Task brief => Transcribe each record as written.
*** Data
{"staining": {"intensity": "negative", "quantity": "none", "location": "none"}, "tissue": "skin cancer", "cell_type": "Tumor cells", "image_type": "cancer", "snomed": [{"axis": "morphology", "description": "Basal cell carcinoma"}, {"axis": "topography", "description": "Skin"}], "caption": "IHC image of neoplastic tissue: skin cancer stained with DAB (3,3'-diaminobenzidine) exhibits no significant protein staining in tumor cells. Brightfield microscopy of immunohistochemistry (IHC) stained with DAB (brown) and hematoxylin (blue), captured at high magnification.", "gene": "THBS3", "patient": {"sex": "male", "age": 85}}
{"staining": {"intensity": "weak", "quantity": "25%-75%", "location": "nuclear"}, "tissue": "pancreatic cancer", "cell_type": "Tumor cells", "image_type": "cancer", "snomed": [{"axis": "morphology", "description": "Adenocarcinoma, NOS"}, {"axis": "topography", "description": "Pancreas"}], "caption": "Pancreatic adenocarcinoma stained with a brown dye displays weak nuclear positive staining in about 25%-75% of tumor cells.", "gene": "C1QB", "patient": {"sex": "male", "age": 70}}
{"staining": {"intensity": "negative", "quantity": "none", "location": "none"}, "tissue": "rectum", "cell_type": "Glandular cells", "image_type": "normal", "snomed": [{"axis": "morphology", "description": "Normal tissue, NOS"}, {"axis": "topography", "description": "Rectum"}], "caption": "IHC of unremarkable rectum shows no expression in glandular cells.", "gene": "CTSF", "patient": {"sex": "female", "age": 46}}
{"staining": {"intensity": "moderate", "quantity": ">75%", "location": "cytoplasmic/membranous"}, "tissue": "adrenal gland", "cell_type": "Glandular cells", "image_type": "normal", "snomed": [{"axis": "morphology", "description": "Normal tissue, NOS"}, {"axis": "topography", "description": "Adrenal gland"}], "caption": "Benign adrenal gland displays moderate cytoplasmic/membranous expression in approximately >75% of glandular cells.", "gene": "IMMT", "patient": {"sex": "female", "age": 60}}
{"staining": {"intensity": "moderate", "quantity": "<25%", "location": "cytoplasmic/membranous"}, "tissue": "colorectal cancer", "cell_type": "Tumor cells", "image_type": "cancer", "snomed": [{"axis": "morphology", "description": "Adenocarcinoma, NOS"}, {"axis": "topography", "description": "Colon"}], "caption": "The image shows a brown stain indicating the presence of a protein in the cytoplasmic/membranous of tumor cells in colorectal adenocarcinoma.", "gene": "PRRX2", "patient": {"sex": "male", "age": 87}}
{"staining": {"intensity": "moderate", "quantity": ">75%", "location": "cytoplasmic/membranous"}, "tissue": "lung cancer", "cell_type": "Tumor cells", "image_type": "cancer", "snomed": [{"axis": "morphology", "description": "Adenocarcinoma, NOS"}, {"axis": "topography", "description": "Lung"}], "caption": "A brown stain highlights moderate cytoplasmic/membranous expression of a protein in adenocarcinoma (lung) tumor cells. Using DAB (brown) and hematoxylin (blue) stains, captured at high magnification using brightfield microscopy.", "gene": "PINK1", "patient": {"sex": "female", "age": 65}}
******
Answer section =>
{"staining": {"intensity": "negative", "quantity": "none", "location": "none"}, "tissue": "skin cancer", "cell_type": "Tumor cells", "image_type": "cancer", "snomed": [{"axis": "morphology", "description": "Basal cell carcinoma"}, {"axis": "topography", "description": "Skin"}], "caption": "IHC image of neoplastic tissue: skin cancer stained with DAB (3,3'-diaminobenzidine) exhibits no significant protein staining in tumor cells. Brightfield microscopy of immunohistochemistry (IHC) stained with DAB (brown) and hematoxylin (blue), captured at high magnification.", "gene": "THBS3", "patient": {"sex": "male", "age": 85}}
{"staining": {"intensity": "weak", "quantity": "25%-75%", "location": "nuclear"}, "tissue": "pancreatic cancer", "cell_type": "Tumor cells", "image_type": "cancer", "snomed": [{"axis": "morphology", "description": "Adenocarcinoma, NOS"}, {"axis": "topography", "description": "Pancreas"}], "caption": "Pancreatic adenocarcinoma stained with a brown dye displays weak nuclear positive staining in about 25%-75% of tumor cells.", "gene": "C1QB", "patient": {"sex": "male", "age": 70}}
{"staining": {"intensity": "negative", "quantity": "none", "location": "none"}, "tissue": "rectum", "cell_type": "Glandular cells", "image_type": "normal", "snomed": [{"axis": "morphology", "description": "Normal tissue, NOS"}, {"axis": "topography", "description": "Rectum"}], "caption": "IHC of unremarkable rectum shows no expression in glandular cells.", "gene": "CTSF", "patient": {"sex": "female", "age": 46}}
{"staining": {"intensity": "moderate", "quantity": ">75%", "location": "cytoplasmic/membranous"}, "tissue": "adrenal gland", "cell_type": "Glandular cells", "image_type": "normal", "snomed": [{"axis": "morphology", "description": "Normal tissue, NOS"}, {"axis": "topography", "description": "Adrenal gland"}], "caption": "Benign adrenal gland displays moderate cytoplasmic/membranous expression in approximately >75% of glandular cells.", "gene": "IMMT", "patient": {"sex": "female", "age": 60}}
{"staining": {"intensity": "moderate", "quantity": "<25%", "location": "cytoplasmic/membranous"}, "tissue": "colorectal cancer", "cell_type": "Tumor cells", "image_type": "cancer", "snomed": [{"axis": "morphology", "description": "Adenocarcinoma, NOS"}, {"axis": "topography", "description": "Colon"}], "caption": "The image shows a brown stain indicating the presence of a protein in the cytoplasmic/membranous of tumor cells in colorectal adenocarcinoma.", "gene": "PRRX2", "patient": {"sex": "male", "age": 87}}
{"staining": {"intensity": "moderate", "quantity": ">75%", "location": "cytoplasmic/membranous"}, "tissue": "lung cancer", "cell_type": "Tumor cells", "image_type": "cancer", "snomed": [{"axis": "morphology", "description": "Adenocarcinoma, NOS"}, {"axis": "topography", "description": "Lung"}], "caption": "A brown stain highlights moderate cytoplasmic/membranous expression of a protein in adenocarcinoma (lung) tumor cells. Using DAB (brown) and hematoxylin (blue) stains, captured at high magnification using brightfield microscopy.", "gene": "PINK1", "patient": {"sex": "female", "age": 65}}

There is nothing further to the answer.